··· PROVIDED ENTRIES

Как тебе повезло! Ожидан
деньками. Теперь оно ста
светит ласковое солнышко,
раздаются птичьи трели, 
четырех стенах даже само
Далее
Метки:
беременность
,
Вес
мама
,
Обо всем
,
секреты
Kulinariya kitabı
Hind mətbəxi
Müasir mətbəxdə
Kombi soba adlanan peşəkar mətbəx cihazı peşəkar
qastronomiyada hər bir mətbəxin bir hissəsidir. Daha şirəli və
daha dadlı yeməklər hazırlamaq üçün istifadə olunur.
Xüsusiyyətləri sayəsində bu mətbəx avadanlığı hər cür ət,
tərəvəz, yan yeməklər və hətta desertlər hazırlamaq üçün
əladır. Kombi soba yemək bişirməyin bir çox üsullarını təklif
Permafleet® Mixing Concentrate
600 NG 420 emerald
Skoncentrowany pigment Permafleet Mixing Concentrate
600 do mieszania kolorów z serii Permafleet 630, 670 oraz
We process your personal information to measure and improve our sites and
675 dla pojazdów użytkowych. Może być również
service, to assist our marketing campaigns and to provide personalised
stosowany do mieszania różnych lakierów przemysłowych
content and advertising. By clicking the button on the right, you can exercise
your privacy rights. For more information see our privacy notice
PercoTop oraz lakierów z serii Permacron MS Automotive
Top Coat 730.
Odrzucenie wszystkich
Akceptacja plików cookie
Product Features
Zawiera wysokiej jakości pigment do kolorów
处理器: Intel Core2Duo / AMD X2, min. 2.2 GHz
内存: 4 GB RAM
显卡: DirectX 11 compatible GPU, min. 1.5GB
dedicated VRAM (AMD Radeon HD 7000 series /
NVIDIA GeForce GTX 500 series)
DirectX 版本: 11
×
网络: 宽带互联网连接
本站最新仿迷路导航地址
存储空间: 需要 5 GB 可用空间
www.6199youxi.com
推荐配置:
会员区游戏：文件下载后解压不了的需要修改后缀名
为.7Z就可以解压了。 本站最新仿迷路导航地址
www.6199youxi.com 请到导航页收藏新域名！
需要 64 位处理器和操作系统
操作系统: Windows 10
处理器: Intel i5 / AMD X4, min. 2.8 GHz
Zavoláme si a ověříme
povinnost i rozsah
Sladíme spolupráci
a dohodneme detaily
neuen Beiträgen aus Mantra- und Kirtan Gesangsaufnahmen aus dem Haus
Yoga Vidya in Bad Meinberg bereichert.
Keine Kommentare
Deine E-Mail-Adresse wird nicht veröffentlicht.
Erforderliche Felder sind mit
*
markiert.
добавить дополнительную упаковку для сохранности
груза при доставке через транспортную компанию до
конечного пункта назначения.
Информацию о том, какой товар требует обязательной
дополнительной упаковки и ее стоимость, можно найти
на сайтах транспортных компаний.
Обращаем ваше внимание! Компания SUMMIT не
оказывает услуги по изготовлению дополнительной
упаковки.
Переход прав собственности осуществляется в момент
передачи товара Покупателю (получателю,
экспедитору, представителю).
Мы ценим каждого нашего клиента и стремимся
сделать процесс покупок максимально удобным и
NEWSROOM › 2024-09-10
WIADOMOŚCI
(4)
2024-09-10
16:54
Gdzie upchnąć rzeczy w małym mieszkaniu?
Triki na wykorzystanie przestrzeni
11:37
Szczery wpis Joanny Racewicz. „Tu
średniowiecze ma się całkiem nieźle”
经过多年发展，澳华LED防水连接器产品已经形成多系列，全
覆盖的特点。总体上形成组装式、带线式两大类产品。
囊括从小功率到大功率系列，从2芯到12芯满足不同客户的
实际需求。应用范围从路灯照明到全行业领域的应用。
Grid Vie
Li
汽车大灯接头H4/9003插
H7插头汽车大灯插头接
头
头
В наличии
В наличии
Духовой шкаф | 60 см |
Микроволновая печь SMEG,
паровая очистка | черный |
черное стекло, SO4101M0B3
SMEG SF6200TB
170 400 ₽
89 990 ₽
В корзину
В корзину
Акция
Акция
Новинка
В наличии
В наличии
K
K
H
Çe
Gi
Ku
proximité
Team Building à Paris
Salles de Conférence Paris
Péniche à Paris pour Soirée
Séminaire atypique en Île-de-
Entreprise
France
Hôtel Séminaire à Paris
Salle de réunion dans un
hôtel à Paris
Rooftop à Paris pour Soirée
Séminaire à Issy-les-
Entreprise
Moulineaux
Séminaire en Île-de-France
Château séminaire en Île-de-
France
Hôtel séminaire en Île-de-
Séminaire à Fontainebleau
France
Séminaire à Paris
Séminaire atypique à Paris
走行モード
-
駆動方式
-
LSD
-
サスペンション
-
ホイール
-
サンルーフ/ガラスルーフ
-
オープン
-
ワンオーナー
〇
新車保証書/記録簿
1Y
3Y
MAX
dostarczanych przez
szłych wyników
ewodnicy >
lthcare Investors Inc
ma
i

······

◆ WHAT YOU NEED TO DO: Rewrite the records from their start through the line containing "Skoncentrowany pigment Permafleet", changing "Kombi soba" to "Kombinə soba" and leaving all else as it stands.

◆ SOLUTION TO THIS TASK:
Как тебе повезло! Ожидан
деньками. Теперь оно ста
светит ласковое солнышко,
раздаются птичьи трели, 
четырех стенах даже само
Далее
Метки:
беременность
,
Вес
мама
,
Обо всем
,
секреты
Kulinariya kitabı
Hind mətbəxi
Müasir mətbəxdə
Kombinə soba adlanan peşəkar mətbəx cihazı peşəkar
qastronomiyada hər bir mətbəxin bir hissəsidir. Daha şirəli və
daha dadlı yeməklər hazırlamaq üçün istifadə olunur.
Xüsusiyyətləri sayəsində bu mətbəx avadanlığı hər cür ət,
tərəvəz, yan yeməklər və hətta desertlər hazırlamaq üçün
əladır. Kombinə soba yemək bişirməyin bir çox üsullarını təklif
Permafleet® Mixing Concentrate
600 NG 420 emerald
Skoncentrowany pigment Permafleet Mixing Concentrate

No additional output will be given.